Items listed in a dataset:
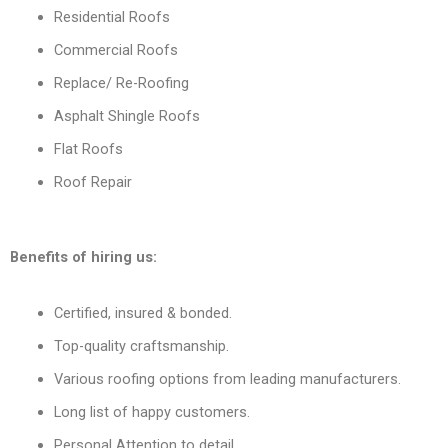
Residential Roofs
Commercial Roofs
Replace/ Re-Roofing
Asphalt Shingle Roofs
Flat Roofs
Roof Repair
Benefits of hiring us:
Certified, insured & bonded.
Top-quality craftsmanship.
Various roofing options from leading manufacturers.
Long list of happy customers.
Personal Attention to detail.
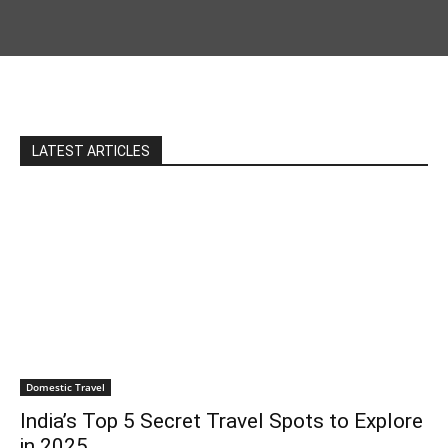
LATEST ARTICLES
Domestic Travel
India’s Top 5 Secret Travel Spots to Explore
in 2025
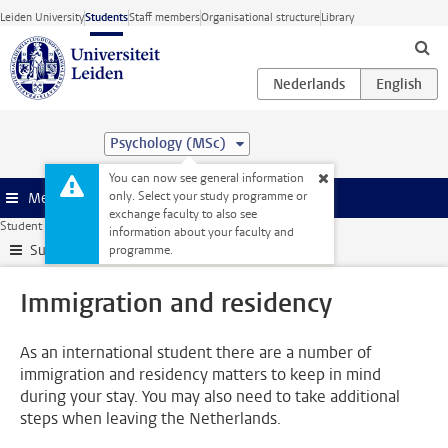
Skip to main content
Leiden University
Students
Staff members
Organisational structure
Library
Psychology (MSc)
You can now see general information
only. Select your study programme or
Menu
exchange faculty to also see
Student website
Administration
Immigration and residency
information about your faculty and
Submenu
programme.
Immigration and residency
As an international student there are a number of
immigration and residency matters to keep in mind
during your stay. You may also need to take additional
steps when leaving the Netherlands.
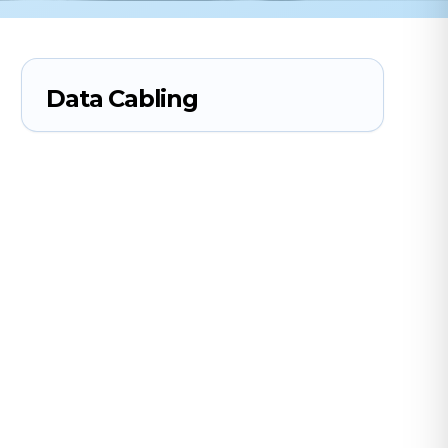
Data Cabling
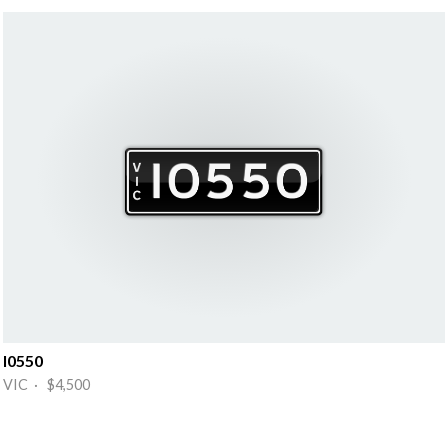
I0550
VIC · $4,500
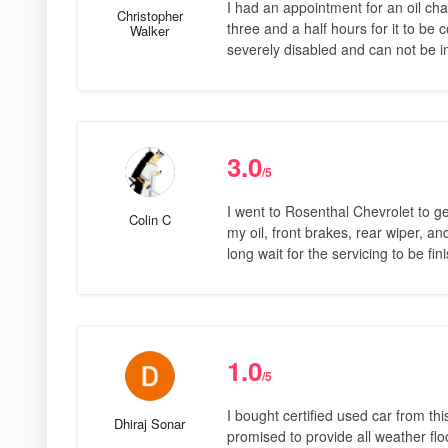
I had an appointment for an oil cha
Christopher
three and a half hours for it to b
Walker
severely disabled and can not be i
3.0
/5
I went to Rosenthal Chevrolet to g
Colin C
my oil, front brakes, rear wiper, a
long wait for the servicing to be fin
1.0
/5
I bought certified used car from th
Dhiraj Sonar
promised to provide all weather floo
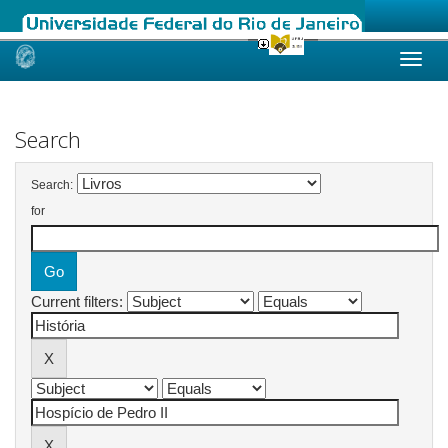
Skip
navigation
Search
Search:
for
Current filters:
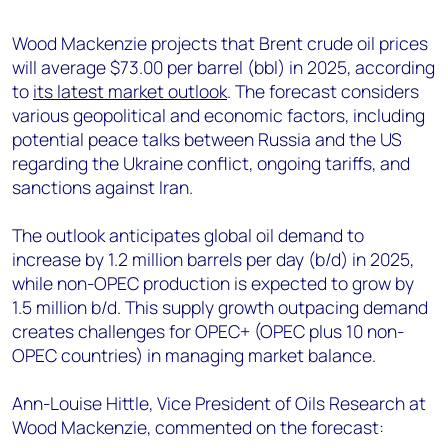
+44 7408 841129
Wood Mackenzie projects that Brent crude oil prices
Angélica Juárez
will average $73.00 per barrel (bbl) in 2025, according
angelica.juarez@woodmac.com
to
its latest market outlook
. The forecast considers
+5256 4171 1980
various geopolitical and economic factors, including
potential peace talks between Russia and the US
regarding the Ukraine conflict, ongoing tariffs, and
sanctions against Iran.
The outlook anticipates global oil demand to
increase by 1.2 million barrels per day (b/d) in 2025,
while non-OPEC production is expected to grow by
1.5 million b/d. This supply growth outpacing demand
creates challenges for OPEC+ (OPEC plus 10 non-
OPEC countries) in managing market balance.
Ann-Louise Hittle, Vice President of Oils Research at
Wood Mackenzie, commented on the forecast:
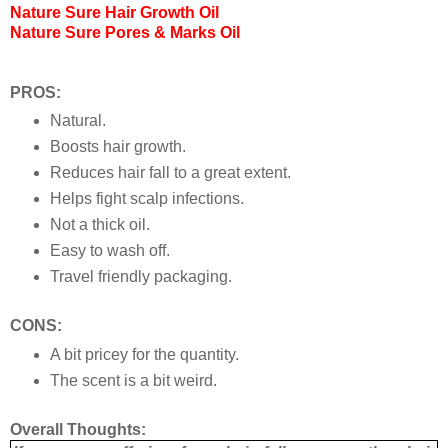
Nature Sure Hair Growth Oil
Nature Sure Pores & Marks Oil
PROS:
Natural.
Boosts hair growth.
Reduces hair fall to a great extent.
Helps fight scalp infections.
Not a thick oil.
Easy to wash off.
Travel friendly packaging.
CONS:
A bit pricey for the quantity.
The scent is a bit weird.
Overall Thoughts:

--

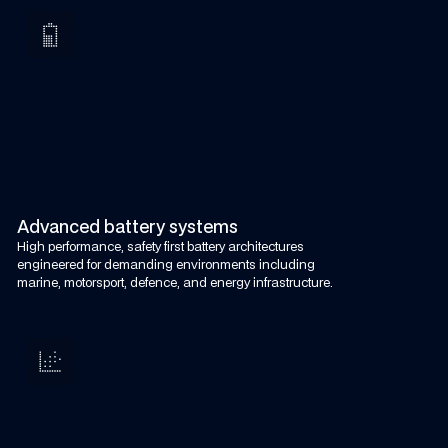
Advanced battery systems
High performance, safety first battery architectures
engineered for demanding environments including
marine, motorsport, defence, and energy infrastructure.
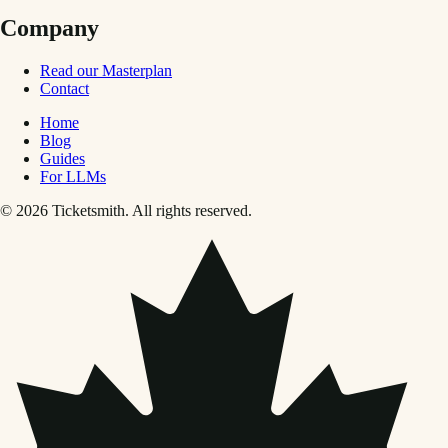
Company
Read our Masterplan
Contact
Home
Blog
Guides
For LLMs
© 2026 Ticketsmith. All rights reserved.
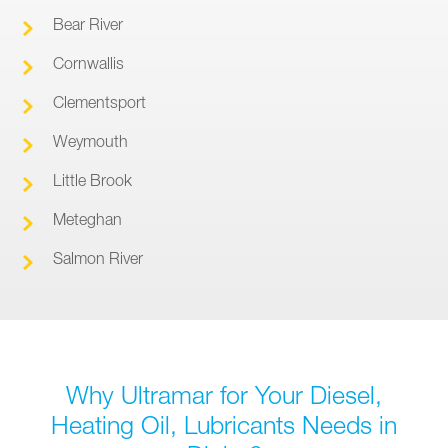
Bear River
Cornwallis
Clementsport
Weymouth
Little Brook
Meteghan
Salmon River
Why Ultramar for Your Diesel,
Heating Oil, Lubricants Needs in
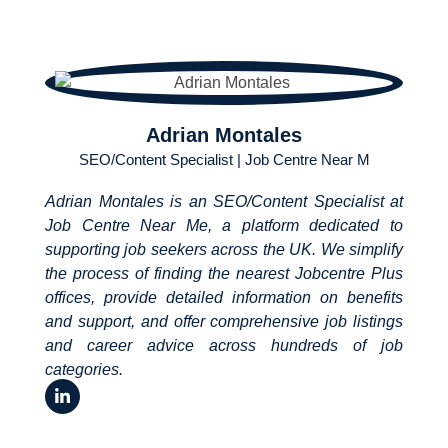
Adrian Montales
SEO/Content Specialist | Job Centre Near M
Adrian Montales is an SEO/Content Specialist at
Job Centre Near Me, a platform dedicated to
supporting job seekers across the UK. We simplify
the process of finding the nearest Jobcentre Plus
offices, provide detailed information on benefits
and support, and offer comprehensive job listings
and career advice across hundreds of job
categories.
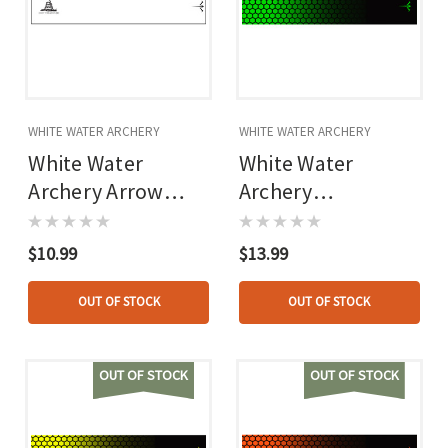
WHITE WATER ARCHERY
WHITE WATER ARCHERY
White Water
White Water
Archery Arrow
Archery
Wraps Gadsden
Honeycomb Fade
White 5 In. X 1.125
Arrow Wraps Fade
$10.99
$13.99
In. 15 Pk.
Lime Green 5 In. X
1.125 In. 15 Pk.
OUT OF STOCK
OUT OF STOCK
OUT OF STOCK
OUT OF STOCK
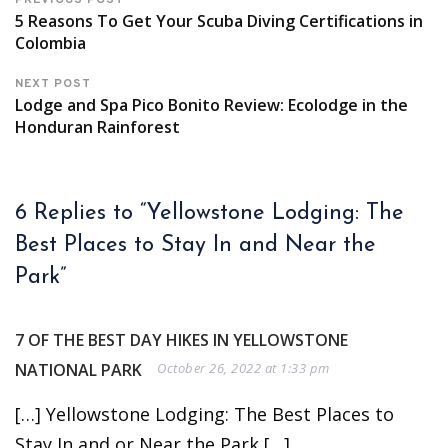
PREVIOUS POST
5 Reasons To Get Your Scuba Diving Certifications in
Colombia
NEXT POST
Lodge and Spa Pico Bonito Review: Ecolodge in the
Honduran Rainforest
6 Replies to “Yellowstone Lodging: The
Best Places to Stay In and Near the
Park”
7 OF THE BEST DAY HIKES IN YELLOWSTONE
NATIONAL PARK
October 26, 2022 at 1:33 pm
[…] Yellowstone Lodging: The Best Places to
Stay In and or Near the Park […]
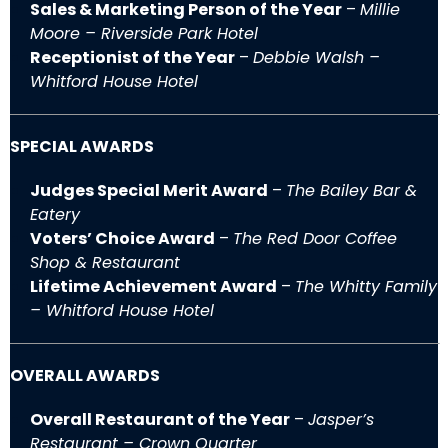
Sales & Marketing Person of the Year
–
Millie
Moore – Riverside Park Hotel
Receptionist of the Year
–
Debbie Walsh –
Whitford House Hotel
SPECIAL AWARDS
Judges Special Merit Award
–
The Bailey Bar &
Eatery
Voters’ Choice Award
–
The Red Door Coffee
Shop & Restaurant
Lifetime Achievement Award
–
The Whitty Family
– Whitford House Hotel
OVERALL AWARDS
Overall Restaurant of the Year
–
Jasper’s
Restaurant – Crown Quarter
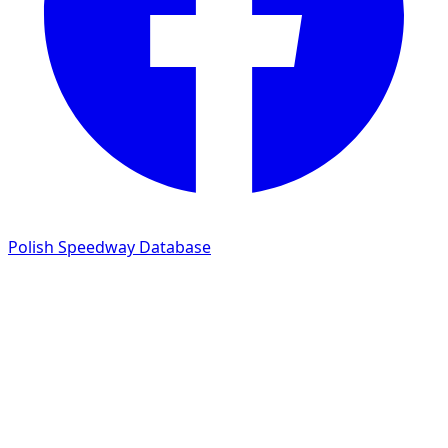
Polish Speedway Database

---

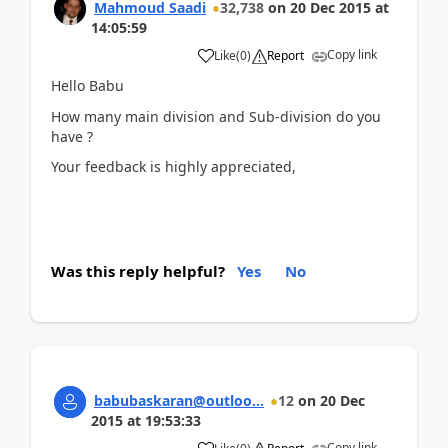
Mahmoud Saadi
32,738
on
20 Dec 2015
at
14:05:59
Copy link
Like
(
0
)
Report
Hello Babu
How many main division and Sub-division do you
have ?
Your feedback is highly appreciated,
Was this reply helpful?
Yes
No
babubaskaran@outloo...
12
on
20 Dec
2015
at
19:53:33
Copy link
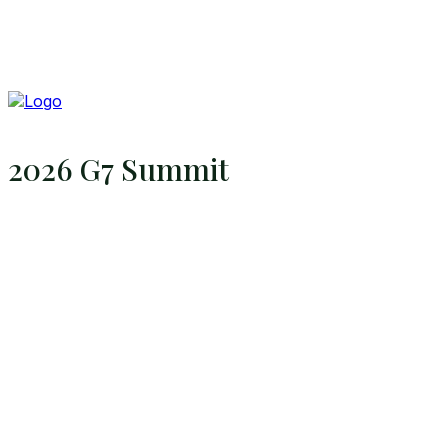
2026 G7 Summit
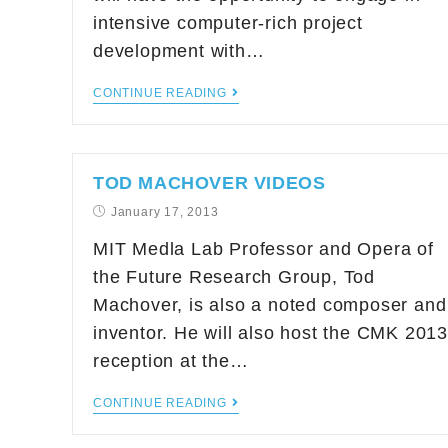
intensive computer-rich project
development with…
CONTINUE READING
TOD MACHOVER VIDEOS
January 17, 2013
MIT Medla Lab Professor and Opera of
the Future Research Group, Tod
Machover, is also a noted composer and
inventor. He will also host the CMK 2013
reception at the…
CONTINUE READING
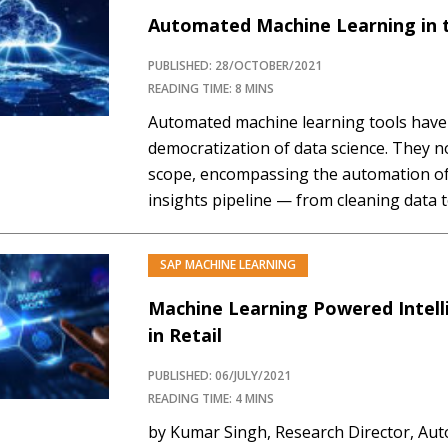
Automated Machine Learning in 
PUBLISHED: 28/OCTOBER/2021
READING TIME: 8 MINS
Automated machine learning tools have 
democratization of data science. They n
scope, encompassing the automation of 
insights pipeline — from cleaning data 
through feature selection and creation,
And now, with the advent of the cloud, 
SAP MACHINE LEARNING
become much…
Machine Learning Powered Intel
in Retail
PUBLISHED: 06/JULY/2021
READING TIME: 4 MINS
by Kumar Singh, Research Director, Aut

What you are asked to do:
Work out how many lines in the entries above include the word "will". Respond with only the number.

Response area:
2